WHAT NEEDS TO BE DONE.
Please rewrite the cooking text from "After many months, I" to "whenever I was.", replacing "pumpkin seeds" with "sesame seeds".

SOURCE TEXT.
<<<<

Always add salt to your dough. It’s what gives the noodles its elasticity, so when you pull the noodles, they are more compliant to move with you and not against you.

The noodles cook really quickly. When you place them in boiling water, you only have to wait until they float and then they’re done. Garnish and serve.

Serve with minced garlic, gochugaru (for that Korean spin), green onions, and soy sauce, and don’t forget to spoon some hot oil on top so that the noodles don’t stick together (when you do, it’ll make a cool searing sound).

I’ve come to the conclusion that I really enjoy making noodle dough. It takes a lot of stress out when you’re pounding a ball of flour until its skin is smooth. After that, you leave it to rest, and when you come back to it, it’s so amazingly supple I felt like I was touching something so fragile even though I was punching the fuck out of it two hours before.

I know how to pull.

HA.

Sorry.

mole

Dear mole recipe,

After many months, I found you again. Full of pumpkin seeds and almonds and spices and Mexican ingredients I’ll have to look up later. You’ve been sitting in my inbox, bruised grey by the click of my cursor that marked you as “read.” I haven’t tested you out yet, and in the time that I’ve had you, I felt guilty knowing you were waiting for me behind that Google Doc invitation, ready whenever I was.

>>>>

DATA SEGMENT.

<<<<

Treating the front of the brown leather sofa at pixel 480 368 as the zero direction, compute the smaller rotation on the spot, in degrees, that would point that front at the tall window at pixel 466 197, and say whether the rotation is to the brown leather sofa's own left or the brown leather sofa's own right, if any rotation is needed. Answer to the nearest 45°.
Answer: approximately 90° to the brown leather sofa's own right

>>>>

SOLUTION.
After many months, I found you again. Full of sesame seeds and almonds and spices and Mexican ingredients I’ll have to look up later. You’ve been sitting in my inbox, bruised grey by the click of my cursor that marked you as “read.” I haven’t tested you out yet, and in the time that I’ve had you, I felt guilty knowing you were waiting for me behind that Google Doc invitation, ready whenever I was.